Jadilah saya sekarang menikmati Benjasiri Park, di tepian danau, sesekali melihat kura-kura yang mentas dari kolam, tupai-tupai yang berloncatan dan angin yang sepoi sepoi bikin ngantuk. Pilihan ini nampaknya lumayan karena letak tempat ini tidak jauh dari hotel tempat saya nitip koper, karena tidak perlu bayar transport lagi, cukup jalan kaki. Setidaknya lumayan daripada nunggu mati gaya di bandara. Tak apalah di Bangkok tapi jalan-jalan ke tempat wisatanya nggak khatam. Setidaknya saya bisa beralasan artinya ini memberikan kesempatan untuk bisa jalan-jalan lagi ke Thailand. Masih banyak objek-objek wisata yang belum saya kunjungi. Walaupun saya tidak terlalu excited sih.
Saya lebih pengin lekas pulang dan bertemu keluarga. Setidaknya di Park ini lumayan adem, nyaman, dan enak untuk istirahat sambil menanti jam penerbangan. Dan masih ada laptop yang tanpanya saya tidak pernah merasa sendirian.
Hihihi nggelandang :D
Begitulah saya, nggak pernah well prepared. Dan walaupun sudah well prepared sekalipun, tetap saja semesta hobi memberikan kejutan pada saya. Termasuk kabar penerbangan air asia untuk return saya ke Bangkok untuk menuju Glasgow pun berubah jadwal penerbangannya. Hihihi tuh kan, memang semesta mendukung adrenalin addict saya.
Sedangkan pasangan saya orangnya detail, well prepared dan semuanya harus berada dalam kontrolnya. Bila awal-awal kebersamaan, saya dan pasangan merasa bahwa kami banyak sekali persamaan, namun seiring waktu ternyata perbedaanlah yang membuat seru.
Saya pribadi dari dulu susah sekali toleran terhadap orang yang terlalu detail, terlalu mikir dan penuh pertimbangan, terlalu step by step dan cerewet hihihi. Sangat bertolak belakang dengan saya yang spontan, modalnya cuma intuisi, nekad dan lebih sering terabas sana terabas sini. Dan ternyata saya kena batunya, karena ternyata saya tahan-tahan saja bersamanya. Dan kadang kala cerewet dan detailnya itulah yang bikin kangen #tsaaah. Sementara dia pun mulai terbiasa ritme saya yang main terabas sana sini, dan terbiasa pula sport jantung kalau mendengar kejadian-kejadian yang menimpa saya.
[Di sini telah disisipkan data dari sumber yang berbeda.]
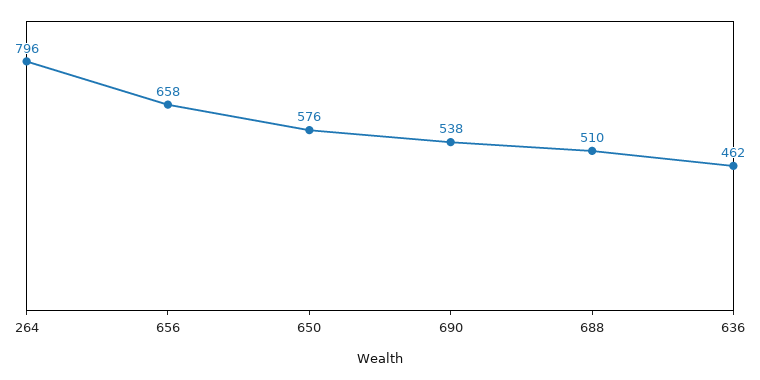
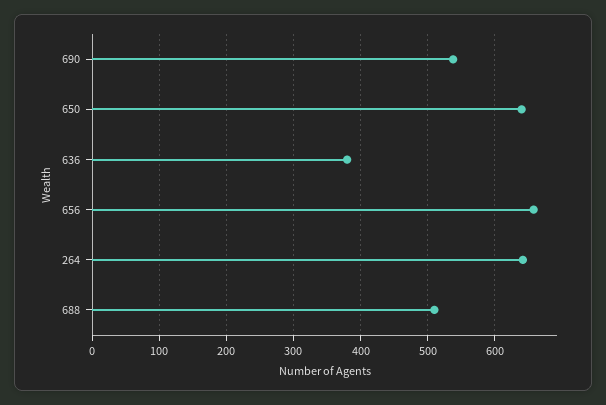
  {
-   "264": 796,
+   "264": 640,
    "656": 658,
-   "650": 576,
+   "650": 640,
    "690": 538,
    "688": 510,
-   "636": 462
+   "636": 380
  }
Dan kontak kami saja tergantung wifi kalau saya sedang kabur kabur nggak jelas seperti sekarang ini.


Heuu di depan saya, dua tupai lagi pacaran menggodai saya. Heuu si tupai satu nampaknya malu-malu tupai  (bukan malu-malu kucing) pada di tupai satunya lagi. Jadi iri wkwkwk.
Beginilah kunikmati hari terakhir di Bangkok, dengan segala serba serbi perjalanan. Karena perjalanan memang tak selalu menyenangkan, banyak hal-hal yang di luar dugaan. Banyak hal di luar kendali, namun banyak pula hal-hal yang mengesankan.
Pada kejadian-kejadian sepertinya ini, sebenarnya ini caraku termudah menemukan Tuhan. Membiarkan diri menjejak tempat-tempat asing, orang-orang tak dikenal, mata uang yang masih saja kagok saat kubelanjakan, hal-hal di luar kendali yang terjadi, kadang kala merasa tak berdaya. Mudah sekali menemukan Tuhan di saat-saat seperti itu. Karena itulah selalu kunikmati perjalanan.
Dan sekali lagi kutemukan Tuhan di Benjasiri Park.